Yesterday, the children were absolutely out of control. I was patient. And patient. And patient. And then I lost it. A few minutes later, when they were in their respective time-outs, wailing loudly because I’d yelled at them, I thought to myself, if I had more self-control, that wouldn’t have happened. 

I used to think of self-control as a virtue. Just one. One among many. I had other virtues, so the fact that I didn’t particularly have this one wasn’t that big a deal.

But it is. Temperance is less a single virtue and more a…master control, if you will. When my patience is exhausted, temperance, if properly cultivated, will step in to pick up the slack and keep me from losing my cool. When dinner was really good and the gluttony monster wakes up and sniffs the air and says, “seconds?”, temperance will be there to slay the beast. When I’m tempted to ignore the pile of laundry and the dishes in the sink to read just one more blog post, temperance will be there to remind me that I must have moderation in all things.

As I was writing this, it occurred to me that although I like the sound and look of the word temperance better, I prefer to use self-control. Self-control. Control of the self. It’s a bit of a blow to the pride to admit that I can’t control myself, but there it is. Like a two-year-old who can’t quite make it to the potty on time, it seems that I just can’t quite stop myself before shoving that whole Cadbury chocolate bar into my mouth. I just can’t quite stop myself before screaming at my children to calm down and get ahold of themselves.
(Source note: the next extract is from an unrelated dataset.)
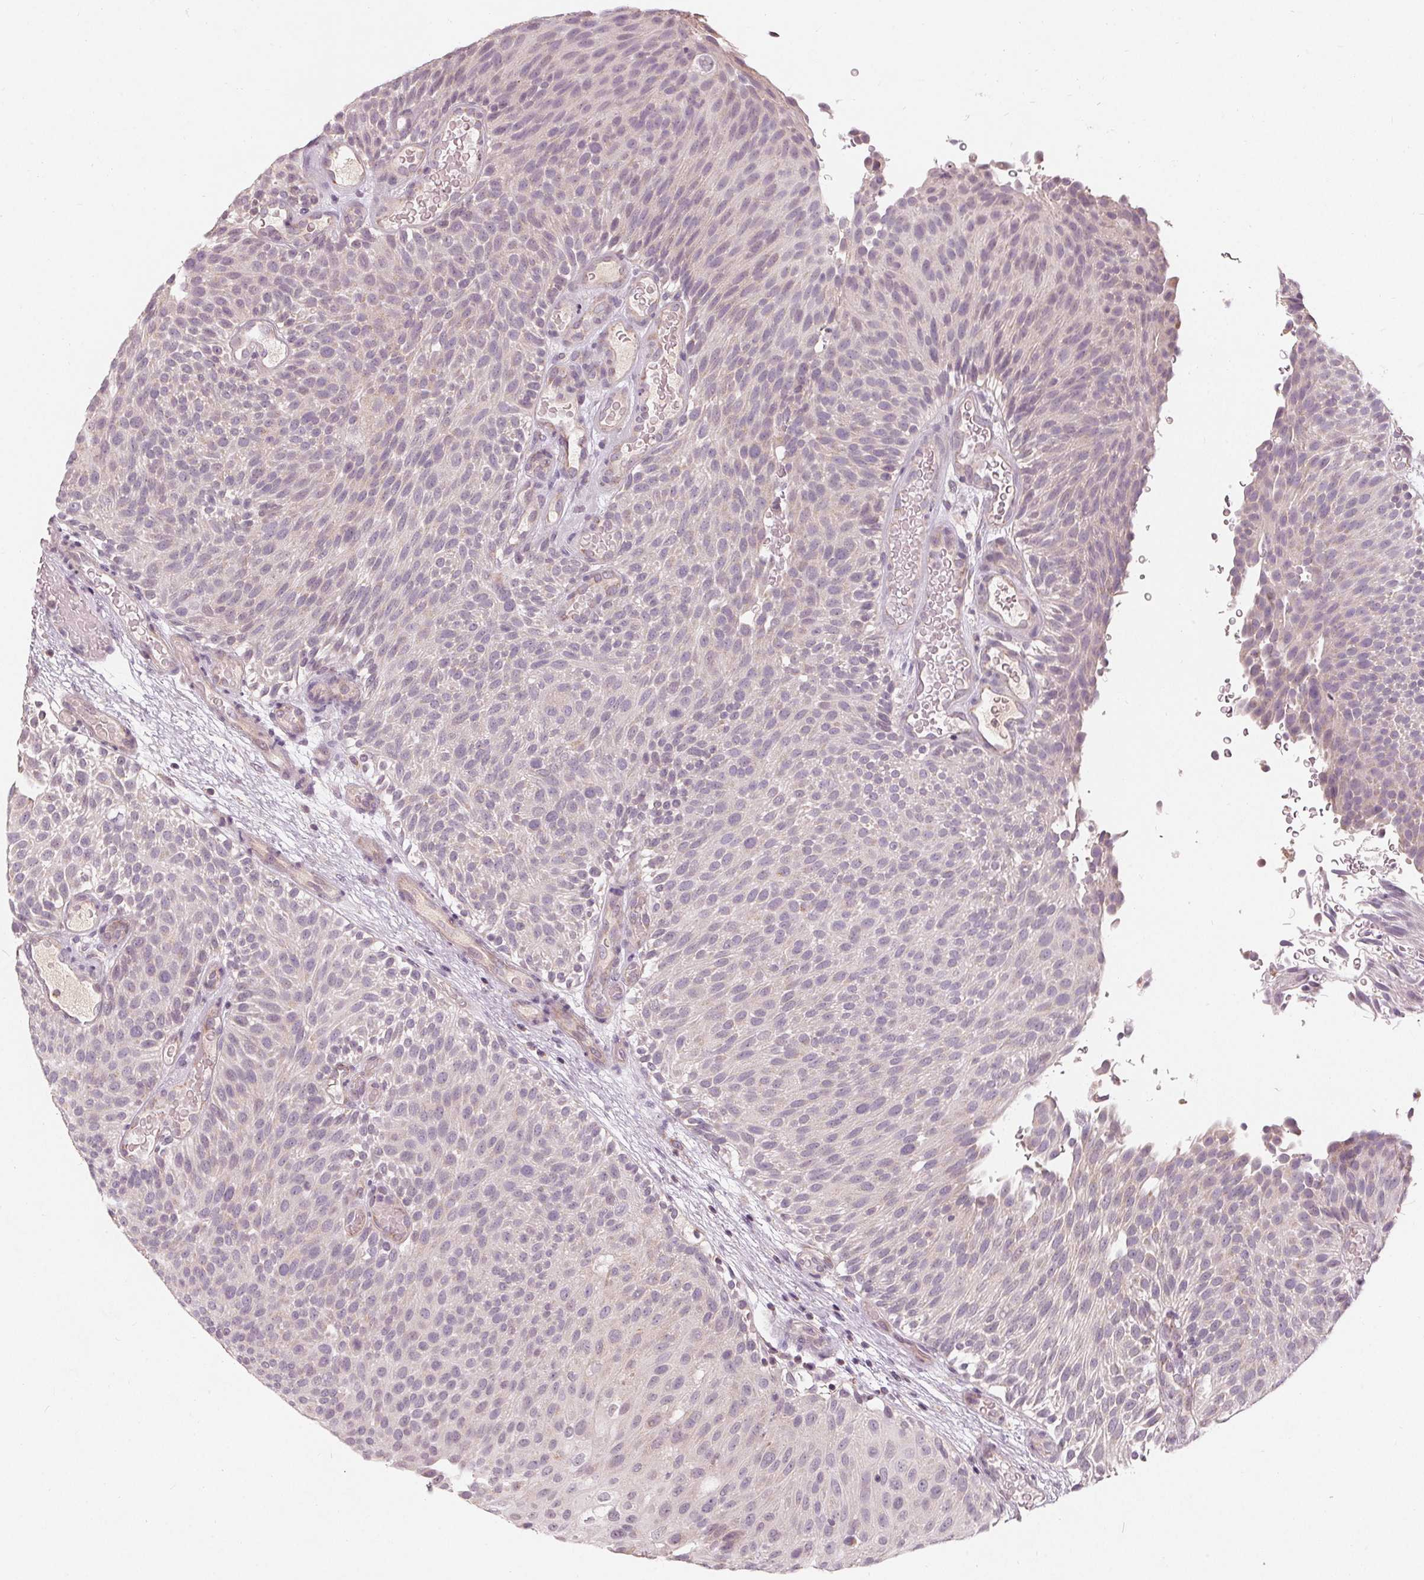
{"staining": {"intensity": "negative", "quantity": "none", "location": "none"}, "tissue": "urothelial cancer", "cell_type": "Tumor cells", "image_type": "cancer", "snomed": [{"axis": "morphology", "description": "Urothelial carcinoma, Low grade"}, {"axis": "topography", "description": "Urinary bladder"}], "caption": "IHC of human urothelial carcinoma (low-grade) shows no staining in tumor cells.", "gene": "TRIM60", "patient": {"sex": "male", "age": 78}}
I just can’t quite stop myself from clicking on that interesting-looking blog and losing another half-hour to the internet.
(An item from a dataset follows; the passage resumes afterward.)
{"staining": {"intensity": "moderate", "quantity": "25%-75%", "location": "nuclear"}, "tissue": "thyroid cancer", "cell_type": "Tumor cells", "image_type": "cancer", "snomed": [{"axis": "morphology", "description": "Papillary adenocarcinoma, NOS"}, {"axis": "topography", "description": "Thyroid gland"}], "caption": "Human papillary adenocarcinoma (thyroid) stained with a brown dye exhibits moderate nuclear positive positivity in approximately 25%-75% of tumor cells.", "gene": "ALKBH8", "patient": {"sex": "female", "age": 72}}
But the thing is, I’m not two. And I can control myself. It’s just that I choose not to, most days. And that needs to stop. Sure, I’ve managed to be slightly more temperate than I was this time last year. I’ve managed to take off some weight, be much more consistent in my dealings with my kids, and keep the house a bit cleaner. But it’s time for self-control to stop being that virtue I happen to cultivate a few times a week when I’m feeling particularly conscientious and to become my constant companion.

After all, as Aristotle said, “What lies in our power to do, it lies in our power not to do.”